Data for processing.
################

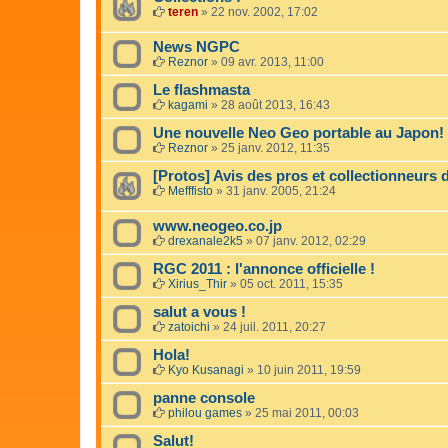
teren
»
22 nov. 2002, 17:02
News NGPC
Reznor
»
09 avr. 2013, 11:00
Le flashmasta
kagami
»
28 août 2013, 16:43
Une nouvelle Neo Geo portable au Japon! 
Reznor
»
25 janv. 2012, 11:35
[Protos] Avis des pros et collectionneurs 
Mefffisto
»
31 janv. 2005, 21:24
www.neogeo.co.jp
drexanale2k5
»
07 janv. 2012, 02:29
RGC 2011 : l'annonce officielle !
Xirius_Thir
»
05 oct. 2011, 15:35
salut a vous !
zatoichi
»
24 juil. 2011, 20:27
Hola!
Kyo Kusanagi
»
10 juin 2011, 19:59
panne console
philou games
»
25 mai 2011, 00:03
Salut!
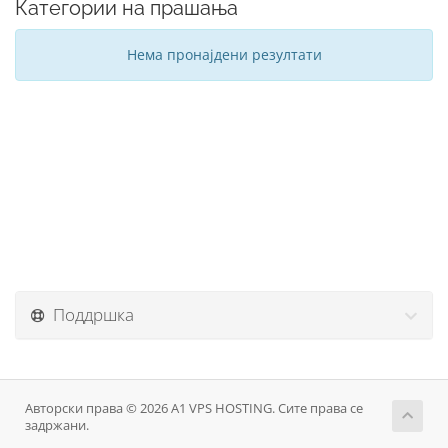
Категории на прашања
Нема пронајдени резултати
Поддршка
Авторски права © 2026 A1 VPS HOSTING. Сите права се
задржани.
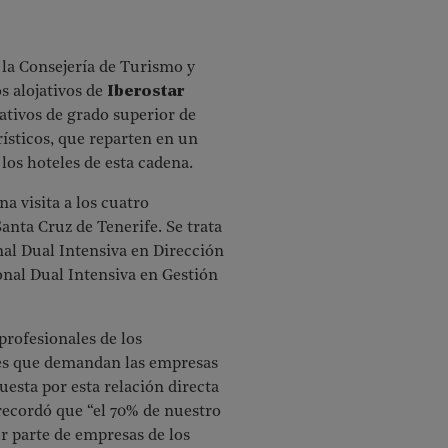
 la Consejería de Turismo y
s alojativos de
Iberostar
ativos de grado superior de
ísticos, que reparten en un
los hoteles de esta cadena.
a visita a los cuatro
anta Cruz de Tenerife. Se trata
al Dual Intensiva en Dirección
onal Dual Intensiva en Gestión
profesionales de los
des que demandan las empresas
uesta por esta relación directa
recordó que “el 70% de nuestro
or parte de empresas de los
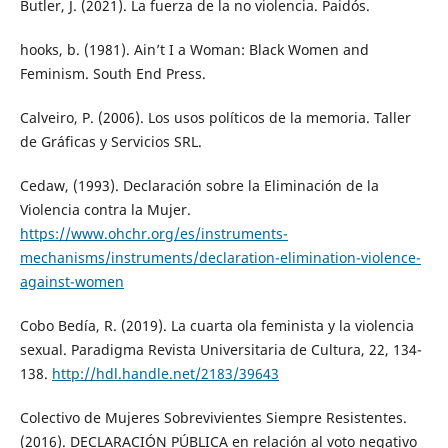
Butler, J. (2021). La fuerza de la no violencia. Paidós.
hooks, b. (1981). Ain’t I a Woman: Black Women and
Feminism. South End Press.
Calveiro, P. (2006). Los usos políticos de la memoria. Taller
de Gráficas y Servicios SRL.
Cedaw, (1993). Declaración sobre la Eliminación de la
Violencia contra la Mujer.
https://www.ohchr.org/es/instruments-
mechanisms/instruments/declaration-elimination-violence-
against-women
Cobo Bedía, R. (2019). La cuarta ola feminista y la violencia
sexual. Paradigma Revista Universitaria de Cultura, 22, 134-
138.
http://hdl.handle.net/2183/39643
Colectivo de Mujeres Sobrevivientes Siempre Resistentes.
(2016). DECLARACIÓN PÚBLICA en relación al voto negativo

################

Could you print the text of every row above, unchanged and line for line, leaving out the pictures?

teren
»
22 nov. 2002, 17:02
News NGPC
Reznor
»
09 avr. 2013, 11:00
Le flashmasta
kagami
»
28 août 2013, 16:43
Une nouvelle Neo Geo portable au Japon! 
Reznor
»
25 janv. 2012, 11:35
[Protos] Avis des pros et collectionneurs 
Mefffisto
»
31 janv. 2005, 21:24
www.neogeo.co.jp
drexanale2k5
»
07 janv. 2012, 02:29
RGC 2011 : l'annonce officielle !
Xirius_Thir
»
05 oct. 2011, 15:35
salut a vous !
zatoichi
»
24 juil. 2011, 20:27
Hola!
Kyo Kusanagi
»
10 juin 2011, 19:59
panne console
philou games
»
25 mai 2011, 00:03
Salut!
Категории на прашања
Нема пронајдени резултати
Поддршка
Авторски права © 2026 A1 VPS HOSTING. Сите права се
задржани.
 la Consejería de Turismo y
s alojativos de
Iberostar
ativos de grado superior de
ísticos, que reparten en un
los hoteles de esta cadena.
a visita a los cuatro
anta Cruz de Tenerife. Se trata
al Dual Intensiva en Dirección
onal Dual Intensiva en Gestión
profesionales de los
des que demandan las empresas
uesta por esta relación directa
recordó que “el 70% de nuestro
or parte de empresas de los
Butler, J. (2021). La fuerza de la no violencia. Paidós.
hooks, b. (1981). Ain’t I a Woman: Black Women and
Feminism. South End Press.
Calveiro, P. (2006). Los usos políticos de la memoria. Taller
de Gráficas y Servicios SRL.
Cedaw, (1993). Declaración sobre la Eliminación de la
Violencia contra la Mujer.
https://www.ohchr.org/es/instruments-
mechanisms/instruments/declaration-elimination-violence-
against-women
Cobo Bedía, R. (2019). La cuarta ola feminista y la violencia
sexual. Paradigma Revista Universitaria de Cultura, 22, 134-
138.
http://hdl.handle.net/2183/39643
Colectivo de Mujeres Sobrevivientes Siempre Resistentes.
(2016). DECLARACIÓN PÚBLICA en relación al voto negativo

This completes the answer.